Links: Author's Wikipedia Entry / Show Official Info /

When a bomber zigs instead of zags, the course of World War II is altered. Lieutenant Paul Phips is new to war. He breaks standard operating procedure by running from a pair of ME 109's. When he and his crew finally shake the German planes, they are a long way from home. They decide to drop the bombs on the first available target. Unknown to the crew, the target ends up being the Wolf's Lair in Rastenburg, Prussia, the day that Operation Valkyrie was planned to initiate. The bombs drop, and Hitler dies. The quick actions of Colonel Ernst Varner upon discovering the Fuhrer's death prevents the start of the planned takeover. This gives Himmler the opportunity to consolidate power and push his rivals to the side.

The death of Hitler changes the course of the war as Himmler ends the stand off at all cost, orders that caused the loss of so many troops. Additionally, Himmler orders the pursuit of new technology and the redistribution of assets. Those are the least of the changes.
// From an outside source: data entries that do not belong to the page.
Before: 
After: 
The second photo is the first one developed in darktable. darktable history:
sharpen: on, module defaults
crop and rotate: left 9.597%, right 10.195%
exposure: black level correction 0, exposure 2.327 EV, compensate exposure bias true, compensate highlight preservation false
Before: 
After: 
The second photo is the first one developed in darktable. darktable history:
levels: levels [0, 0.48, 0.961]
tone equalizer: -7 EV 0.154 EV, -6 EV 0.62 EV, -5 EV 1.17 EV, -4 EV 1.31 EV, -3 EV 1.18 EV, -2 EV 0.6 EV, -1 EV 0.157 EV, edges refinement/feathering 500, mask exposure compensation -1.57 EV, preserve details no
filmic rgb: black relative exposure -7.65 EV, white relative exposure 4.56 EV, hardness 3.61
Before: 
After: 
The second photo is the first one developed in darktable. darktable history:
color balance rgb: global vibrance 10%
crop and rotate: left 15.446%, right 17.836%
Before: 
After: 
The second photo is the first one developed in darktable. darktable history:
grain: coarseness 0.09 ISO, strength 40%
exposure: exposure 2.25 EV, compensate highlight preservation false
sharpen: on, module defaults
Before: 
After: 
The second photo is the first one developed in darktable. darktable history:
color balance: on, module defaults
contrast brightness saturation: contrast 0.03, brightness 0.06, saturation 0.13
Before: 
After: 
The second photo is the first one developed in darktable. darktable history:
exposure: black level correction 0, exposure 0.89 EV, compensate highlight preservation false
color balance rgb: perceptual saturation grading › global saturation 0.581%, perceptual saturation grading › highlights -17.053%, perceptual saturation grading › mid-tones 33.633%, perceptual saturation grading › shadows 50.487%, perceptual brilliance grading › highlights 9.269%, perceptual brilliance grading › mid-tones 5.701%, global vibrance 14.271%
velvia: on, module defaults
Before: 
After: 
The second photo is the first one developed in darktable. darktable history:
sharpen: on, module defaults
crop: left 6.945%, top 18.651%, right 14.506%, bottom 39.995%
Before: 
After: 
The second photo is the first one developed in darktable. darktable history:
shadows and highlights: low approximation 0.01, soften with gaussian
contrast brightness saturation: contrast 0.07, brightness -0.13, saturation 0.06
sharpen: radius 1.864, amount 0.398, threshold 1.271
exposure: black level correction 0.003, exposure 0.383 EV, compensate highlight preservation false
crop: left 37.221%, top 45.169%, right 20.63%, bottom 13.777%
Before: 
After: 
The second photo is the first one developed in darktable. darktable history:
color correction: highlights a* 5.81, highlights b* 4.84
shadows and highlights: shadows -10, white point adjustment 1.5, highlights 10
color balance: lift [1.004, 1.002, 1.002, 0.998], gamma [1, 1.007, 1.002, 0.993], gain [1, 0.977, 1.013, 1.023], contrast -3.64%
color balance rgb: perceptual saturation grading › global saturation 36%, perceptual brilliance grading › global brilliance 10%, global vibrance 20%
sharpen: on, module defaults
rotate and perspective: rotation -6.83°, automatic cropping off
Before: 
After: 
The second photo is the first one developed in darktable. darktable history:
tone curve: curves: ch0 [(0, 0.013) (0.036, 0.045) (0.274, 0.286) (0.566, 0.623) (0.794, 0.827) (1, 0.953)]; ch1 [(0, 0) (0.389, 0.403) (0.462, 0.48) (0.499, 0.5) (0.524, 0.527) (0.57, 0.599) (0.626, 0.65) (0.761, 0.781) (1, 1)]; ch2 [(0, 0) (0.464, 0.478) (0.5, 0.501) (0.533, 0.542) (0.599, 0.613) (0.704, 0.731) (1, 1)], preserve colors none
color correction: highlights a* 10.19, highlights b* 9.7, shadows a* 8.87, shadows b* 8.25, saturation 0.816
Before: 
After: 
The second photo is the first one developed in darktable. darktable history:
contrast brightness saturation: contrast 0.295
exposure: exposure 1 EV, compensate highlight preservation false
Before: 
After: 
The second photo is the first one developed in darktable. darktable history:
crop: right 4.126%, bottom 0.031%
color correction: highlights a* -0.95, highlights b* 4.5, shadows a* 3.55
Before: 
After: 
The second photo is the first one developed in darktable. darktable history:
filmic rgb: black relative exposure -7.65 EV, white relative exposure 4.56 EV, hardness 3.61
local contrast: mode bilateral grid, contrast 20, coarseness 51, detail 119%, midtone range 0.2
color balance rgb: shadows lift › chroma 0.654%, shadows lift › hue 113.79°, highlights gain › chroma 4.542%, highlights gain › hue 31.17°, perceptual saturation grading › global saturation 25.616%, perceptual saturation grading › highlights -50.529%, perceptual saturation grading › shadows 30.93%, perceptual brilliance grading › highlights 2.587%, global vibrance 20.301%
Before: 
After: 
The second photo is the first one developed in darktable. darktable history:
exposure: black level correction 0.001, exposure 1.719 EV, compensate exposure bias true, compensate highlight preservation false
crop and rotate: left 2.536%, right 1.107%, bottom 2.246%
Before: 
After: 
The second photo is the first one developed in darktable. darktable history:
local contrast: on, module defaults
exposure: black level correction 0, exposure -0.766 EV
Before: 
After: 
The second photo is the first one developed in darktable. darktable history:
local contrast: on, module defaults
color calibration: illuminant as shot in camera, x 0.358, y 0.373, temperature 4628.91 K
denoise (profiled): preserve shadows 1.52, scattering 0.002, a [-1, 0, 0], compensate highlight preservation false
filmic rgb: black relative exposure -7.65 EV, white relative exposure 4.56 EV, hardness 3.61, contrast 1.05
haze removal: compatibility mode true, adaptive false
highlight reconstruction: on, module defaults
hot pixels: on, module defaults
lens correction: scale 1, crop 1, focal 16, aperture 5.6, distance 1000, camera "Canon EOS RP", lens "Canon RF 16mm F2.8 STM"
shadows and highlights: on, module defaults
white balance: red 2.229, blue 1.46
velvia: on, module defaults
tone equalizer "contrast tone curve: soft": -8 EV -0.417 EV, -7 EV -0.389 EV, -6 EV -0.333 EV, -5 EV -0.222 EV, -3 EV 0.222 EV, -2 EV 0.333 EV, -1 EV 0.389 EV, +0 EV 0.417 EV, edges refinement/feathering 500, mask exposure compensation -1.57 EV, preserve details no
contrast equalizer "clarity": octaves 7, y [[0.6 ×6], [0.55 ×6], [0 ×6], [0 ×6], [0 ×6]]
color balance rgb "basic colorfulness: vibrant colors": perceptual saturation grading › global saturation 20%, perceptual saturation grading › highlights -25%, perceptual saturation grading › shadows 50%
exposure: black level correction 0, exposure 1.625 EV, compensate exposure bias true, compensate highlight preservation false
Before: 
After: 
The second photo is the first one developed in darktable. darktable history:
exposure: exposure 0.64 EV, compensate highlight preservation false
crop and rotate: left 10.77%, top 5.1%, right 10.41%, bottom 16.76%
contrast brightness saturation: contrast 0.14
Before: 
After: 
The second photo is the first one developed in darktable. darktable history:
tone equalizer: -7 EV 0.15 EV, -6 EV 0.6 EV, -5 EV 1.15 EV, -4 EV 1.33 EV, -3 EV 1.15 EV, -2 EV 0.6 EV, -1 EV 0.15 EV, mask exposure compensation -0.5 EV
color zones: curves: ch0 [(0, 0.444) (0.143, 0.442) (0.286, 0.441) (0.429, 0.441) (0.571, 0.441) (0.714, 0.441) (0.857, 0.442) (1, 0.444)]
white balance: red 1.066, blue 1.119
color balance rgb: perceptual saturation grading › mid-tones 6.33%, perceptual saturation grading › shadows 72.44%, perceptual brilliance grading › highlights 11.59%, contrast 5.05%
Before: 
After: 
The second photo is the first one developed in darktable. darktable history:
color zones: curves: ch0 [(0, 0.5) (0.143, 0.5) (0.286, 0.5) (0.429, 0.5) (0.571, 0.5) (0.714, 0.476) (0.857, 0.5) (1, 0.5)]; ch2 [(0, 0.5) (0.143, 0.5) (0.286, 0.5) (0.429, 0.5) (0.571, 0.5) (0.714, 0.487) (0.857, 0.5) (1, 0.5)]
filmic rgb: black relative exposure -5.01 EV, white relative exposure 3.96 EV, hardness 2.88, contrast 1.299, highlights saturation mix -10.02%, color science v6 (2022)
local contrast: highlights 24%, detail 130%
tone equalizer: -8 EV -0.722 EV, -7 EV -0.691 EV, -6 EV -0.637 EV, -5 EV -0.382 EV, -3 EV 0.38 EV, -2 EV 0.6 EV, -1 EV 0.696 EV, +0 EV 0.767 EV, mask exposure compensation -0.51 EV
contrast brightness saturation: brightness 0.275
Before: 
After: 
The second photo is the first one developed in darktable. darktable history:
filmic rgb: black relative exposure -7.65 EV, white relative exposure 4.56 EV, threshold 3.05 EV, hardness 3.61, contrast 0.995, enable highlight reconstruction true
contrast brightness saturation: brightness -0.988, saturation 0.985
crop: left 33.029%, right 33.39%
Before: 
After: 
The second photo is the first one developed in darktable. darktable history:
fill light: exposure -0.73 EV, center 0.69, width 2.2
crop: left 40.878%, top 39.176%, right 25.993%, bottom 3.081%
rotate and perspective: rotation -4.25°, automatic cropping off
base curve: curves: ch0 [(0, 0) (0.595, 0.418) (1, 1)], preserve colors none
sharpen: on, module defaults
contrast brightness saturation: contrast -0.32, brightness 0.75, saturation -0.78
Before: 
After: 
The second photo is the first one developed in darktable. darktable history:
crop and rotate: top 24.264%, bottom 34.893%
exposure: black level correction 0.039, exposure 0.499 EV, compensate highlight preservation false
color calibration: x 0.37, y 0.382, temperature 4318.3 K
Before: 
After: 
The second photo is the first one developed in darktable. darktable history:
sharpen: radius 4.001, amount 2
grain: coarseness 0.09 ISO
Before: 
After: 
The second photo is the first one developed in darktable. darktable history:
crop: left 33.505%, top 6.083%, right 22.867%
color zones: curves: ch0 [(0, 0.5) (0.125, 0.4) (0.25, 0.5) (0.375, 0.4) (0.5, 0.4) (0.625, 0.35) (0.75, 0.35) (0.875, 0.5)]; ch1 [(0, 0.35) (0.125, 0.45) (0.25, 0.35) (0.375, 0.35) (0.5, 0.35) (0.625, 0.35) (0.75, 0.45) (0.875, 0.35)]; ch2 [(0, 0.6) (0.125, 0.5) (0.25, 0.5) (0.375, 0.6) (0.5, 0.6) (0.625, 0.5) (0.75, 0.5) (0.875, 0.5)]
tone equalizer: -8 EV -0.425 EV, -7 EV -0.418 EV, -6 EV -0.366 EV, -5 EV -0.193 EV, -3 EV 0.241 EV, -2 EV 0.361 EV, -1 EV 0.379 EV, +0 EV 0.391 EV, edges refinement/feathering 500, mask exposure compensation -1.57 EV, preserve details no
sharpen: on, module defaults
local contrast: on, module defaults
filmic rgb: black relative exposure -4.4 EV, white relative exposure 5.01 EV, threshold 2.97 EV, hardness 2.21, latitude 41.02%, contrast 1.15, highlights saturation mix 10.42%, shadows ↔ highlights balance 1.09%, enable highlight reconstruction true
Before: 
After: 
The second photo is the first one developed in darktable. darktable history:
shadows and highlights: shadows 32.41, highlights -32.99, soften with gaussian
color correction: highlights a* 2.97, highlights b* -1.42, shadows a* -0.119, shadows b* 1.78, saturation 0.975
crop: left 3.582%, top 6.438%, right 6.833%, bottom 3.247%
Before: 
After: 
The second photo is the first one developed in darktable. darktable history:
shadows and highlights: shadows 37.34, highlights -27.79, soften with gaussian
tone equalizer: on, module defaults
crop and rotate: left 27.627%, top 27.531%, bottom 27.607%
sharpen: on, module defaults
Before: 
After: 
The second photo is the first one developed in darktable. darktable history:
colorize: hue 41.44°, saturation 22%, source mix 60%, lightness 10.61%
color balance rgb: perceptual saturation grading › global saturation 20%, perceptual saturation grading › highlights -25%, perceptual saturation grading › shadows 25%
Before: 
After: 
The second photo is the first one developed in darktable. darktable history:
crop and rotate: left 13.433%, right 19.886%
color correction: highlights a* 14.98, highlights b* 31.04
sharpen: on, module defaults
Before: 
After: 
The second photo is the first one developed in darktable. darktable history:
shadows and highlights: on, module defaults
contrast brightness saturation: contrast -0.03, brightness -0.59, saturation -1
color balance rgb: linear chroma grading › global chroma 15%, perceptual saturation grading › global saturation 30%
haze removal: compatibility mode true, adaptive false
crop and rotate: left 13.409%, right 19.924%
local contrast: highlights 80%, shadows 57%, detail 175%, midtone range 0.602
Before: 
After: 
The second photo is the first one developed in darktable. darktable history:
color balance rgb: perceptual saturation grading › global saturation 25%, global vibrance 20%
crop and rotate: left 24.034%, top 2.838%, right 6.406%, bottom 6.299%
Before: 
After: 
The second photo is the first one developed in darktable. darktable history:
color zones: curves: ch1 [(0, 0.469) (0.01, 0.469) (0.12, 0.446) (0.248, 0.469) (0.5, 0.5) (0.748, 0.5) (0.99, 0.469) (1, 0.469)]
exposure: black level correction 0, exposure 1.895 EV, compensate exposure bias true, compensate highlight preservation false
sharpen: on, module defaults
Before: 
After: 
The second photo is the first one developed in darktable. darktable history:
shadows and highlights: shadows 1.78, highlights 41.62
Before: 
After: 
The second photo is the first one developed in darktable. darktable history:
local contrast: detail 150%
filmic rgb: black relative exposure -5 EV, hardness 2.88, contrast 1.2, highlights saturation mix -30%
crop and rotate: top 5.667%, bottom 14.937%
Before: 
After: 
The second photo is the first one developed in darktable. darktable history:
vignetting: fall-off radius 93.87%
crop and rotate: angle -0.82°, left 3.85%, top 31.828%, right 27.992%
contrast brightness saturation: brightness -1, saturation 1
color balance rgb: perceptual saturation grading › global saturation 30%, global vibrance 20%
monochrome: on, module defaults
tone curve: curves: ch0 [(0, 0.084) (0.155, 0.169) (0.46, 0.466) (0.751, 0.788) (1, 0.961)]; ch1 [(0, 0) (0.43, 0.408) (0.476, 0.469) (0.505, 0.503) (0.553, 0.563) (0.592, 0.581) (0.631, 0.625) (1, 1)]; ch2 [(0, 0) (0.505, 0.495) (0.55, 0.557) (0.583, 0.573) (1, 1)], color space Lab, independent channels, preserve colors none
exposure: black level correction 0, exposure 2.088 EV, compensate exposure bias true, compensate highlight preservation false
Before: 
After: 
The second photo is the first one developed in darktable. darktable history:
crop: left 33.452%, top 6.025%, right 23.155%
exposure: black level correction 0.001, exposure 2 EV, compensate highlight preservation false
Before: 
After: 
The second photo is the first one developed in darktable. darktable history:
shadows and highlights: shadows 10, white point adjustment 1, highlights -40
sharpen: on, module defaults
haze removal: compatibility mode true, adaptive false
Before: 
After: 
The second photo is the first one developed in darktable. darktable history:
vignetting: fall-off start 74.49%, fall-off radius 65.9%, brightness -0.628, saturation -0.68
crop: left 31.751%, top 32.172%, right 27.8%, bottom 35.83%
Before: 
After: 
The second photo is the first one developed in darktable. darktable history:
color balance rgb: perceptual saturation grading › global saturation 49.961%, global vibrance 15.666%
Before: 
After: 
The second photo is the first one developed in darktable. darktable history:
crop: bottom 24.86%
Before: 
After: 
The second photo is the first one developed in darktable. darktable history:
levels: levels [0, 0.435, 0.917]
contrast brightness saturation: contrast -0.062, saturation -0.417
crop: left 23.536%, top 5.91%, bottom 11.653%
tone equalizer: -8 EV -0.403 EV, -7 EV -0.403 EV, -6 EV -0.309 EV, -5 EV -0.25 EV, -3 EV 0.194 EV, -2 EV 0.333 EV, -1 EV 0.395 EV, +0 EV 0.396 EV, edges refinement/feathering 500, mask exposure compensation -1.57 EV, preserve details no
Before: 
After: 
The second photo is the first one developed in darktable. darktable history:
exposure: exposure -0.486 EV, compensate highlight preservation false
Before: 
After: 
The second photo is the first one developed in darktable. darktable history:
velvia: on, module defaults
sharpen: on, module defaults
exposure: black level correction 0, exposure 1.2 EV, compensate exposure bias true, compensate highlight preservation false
The rest of the world must decide how this change will affect their actions. Hitler's death takes away a lot of the focus of the allied forces. Stalin sees a chance to advance his cause and takes it. The U.S. faces the loss of allies as chaos grows in France and England wearies of war. The chaos creates a chance that Nazi Germany can survive. In the end the world will be a very different place than the one we live in today.

This is a standalone novel. A little knowledge of the history of the end of WWII would be helpful. Earlier I described the main series of events that lead to the point of departure. It took me a little while to put together the POD setting, and by knowing the background, readers should be able to dive right in without confusion.

The story unfolds through the perspectives of several characters. This seems to be the new standard for most alternate histories. The good thing is that Conroy gives some macro perspectives by looking through the eyes of several major historical figures. These perspectives help readers see outside the bubbles of the main lower level characters.

Readers who have enjoyed Turtledove's War that Came Early series, Conroy's own Red Inferno: 1945, and Stoney Compton's Russian Amerika Series will surely like Himmler's War as well.

This is Conroy's best novel to date. He continually steps up his game with each new novel. I can't wait for his next novel, especially if he continues to get better.